Задание 1:
С кем Писсарро работал в Овере, согласно тексту о Писсарро и Моне?
Задание 2:
Повторите записи, начиная с их первой строки и заканчивая строкой, в которой стоит «174H231V164H214L212 176L208 178L205», включая обе границы.

Фрагмент текста:
Тем не менее Писсарро курсировал между Понтуазом и Аржантеем, помогая Моне сочинять хартию.
План действительно был революционным, поскольку главная цель группы состояла в том, чтобы освободиться от диктата судейства жюри и системы наград. Предоставив Моне заканчивать работу над хартией, Писсарро вернулся в Понтуаз, где провел лето, катая на спине трех своих сыновей по саду и работая в Овере вместе с Сезанном и доктором Гаше. Сезанн был полон энтузиазма присоединиться к еще не оформившемуся сообществу.
Моне в Аржантее рисовал маковые поля и одновременно продолжал обдумывать пункты хартии, время от времени показывая наброски разным людям и слушая их советы. Мане приехал к нему из Женвилье порисовать. После посещения Голландии он тоже пристрастился экспериментировать со световыми эффектами. Его пленэрные работы никогда не были слишком убедительны, исключение – морские пейзажи. Мане любил писать внешнюю среду и тонко чувствовал интерьер, но река никогда не текла на его полотнах так, как она текла у Моне.

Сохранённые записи

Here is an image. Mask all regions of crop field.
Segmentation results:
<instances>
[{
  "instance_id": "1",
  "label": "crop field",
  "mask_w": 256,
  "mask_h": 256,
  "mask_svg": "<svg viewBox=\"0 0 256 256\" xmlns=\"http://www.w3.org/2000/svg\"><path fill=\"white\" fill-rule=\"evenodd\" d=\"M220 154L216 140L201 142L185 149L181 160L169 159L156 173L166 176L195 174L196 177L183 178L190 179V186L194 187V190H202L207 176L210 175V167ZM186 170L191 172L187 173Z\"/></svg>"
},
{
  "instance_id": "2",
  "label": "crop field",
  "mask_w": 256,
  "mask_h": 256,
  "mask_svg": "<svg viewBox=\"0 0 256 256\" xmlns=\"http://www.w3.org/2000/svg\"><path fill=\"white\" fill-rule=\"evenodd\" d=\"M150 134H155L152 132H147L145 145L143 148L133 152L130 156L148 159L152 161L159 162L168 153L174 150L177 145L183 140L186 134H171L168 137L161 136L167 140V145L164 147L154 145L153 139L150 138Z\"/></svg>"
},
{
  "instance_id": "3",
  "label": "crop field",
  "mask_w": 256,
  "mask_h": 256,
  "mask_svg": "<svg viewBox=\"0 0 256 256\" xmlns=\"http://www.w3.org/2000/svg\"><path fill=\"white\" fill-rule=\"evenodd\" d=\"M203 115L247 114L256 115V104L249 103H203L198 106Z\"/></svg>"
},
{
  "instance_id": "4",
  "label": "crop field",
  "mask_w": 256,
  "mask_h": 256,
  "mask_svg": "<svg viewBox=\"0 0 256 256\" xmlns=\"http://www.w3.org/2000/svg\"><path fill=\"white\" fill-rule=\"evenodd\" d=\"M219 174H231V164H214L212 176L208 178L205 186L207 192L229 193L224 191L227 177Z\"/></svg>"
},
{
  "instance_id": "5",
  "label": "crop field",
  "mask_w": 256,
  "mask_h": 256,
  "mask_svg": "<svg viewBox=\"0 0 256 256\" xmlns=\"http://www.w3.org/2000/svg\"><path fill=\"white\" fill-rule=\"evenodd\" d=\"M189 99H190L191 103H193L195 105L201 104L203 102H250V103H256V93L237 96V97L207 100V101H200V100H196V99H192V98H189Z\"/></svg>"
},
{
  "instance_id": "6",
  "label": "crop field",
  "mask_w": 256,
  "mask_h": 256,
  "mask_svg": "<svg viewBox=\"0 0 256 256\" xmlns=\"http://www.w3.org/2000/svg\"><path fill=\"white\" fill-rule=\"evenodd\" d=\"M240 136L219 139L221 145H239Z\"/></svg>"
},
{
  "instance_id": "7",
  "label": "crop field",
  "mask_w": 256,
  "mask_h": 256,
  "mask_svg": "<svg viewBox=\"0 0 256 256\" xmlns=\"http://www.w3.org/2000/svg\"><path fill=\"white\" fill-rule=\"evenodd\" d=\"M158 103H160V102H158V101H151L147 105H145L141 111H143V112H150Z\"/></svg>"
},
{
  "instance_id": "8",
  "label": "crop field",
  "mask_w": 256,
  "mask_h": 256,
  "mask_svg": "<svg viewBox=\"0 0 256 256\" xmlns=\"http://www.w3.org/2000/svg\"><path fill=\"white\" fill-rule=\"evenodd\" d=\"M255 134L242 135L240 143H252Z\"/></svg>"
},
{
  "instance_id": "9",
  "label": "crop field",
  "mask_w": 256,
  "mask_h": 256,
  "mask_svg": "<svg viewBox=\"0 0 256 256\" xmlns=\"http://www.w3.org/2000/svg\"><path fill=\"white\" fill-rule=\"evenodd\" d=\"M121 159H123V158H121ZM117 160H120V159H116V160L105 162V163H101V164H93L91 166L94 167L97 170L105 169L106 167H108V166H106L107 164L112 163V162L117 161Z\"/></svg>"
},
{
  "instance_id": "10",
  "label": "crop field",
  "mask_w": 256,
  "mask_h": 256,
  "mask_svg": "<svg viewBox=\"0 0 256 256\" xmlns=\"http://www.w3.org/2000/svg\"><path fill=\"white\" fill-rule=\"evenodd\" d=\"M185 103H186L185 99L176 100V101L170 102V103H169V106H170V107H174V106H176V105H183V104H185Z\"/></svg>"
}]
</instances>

Ответ 1:
С Сезанном и доктором Гаше.

Ответ 2:
Here is an image. Mask all regions of crop field.
Segmentation results:
<instances>
[{
  "instance_id": "1",
  "label": "crop field",
  "mask_w": 256,
  "mask_h": 256,
  "mask_svg": "<svg viewBox=\"0 0 256 256\" xmlns=\"http://www.w3.org/2000/svg\"><path fill=\"white\" fill-rule=\"evenodd\" d=\"M220 154L216 140L201 142L185 149L181 160L169 159L156 173L166 176L195 174L196 177L183 178L190 179V186L194 187V190H202L207 176L210 175V167ZM186 170L191 172L187 173Z\"/></svg>"
},
{
  "instance_id": "2",
  "label": "crop field",
  "mask_w": 256,
  "mask_h": 256,
  "mask_svg": "<svg viewBox=\"0 0 256 256\" xmlns=\"http://www.w3.org/2000/svg\"><path fill=\"white\" fill-rule=\"evenodd\" d=\"M150 134H155L152 132H147L145 145L143 148L133 152L130 156L148 159L152 161L159 162L168 153L174 150L177 145L183 140L186 134H171L168 137L161 136L167 140V145L164 147L154 145L153 139L150 138Z\"/></svg>"
},
{
  "instance_id": "3",
  "label": "crop field",
  "mask_w": 256,
  "mask_h": 256,
  "mask_svg": "<svg viewBox=\"0 0 256 256\" xmlns=\"http://www.w3.org/2000/svg\"><path fill=\"white\" fill-rule=\"evenodd\" d=\"M203 115L247 114L256 115V104L249 103H203L198 106Z\"/></svg>"
},
{
  "instance_id": "4",
  "label": "crop field",
  "mask_w": 256,
  "mask_h": 256,
  "mask_svg": "<svg viewBox=\"0 0 256 256\" xmlns=\"http://www.w3.org/2000/svg\"><path fill=\"white\" fill-rule=\"evenodd\" d=\"M219 174H231V164H214L212 176L208 178L205 186L207 192L229 193L224 191L227 177Z\"/></svg>"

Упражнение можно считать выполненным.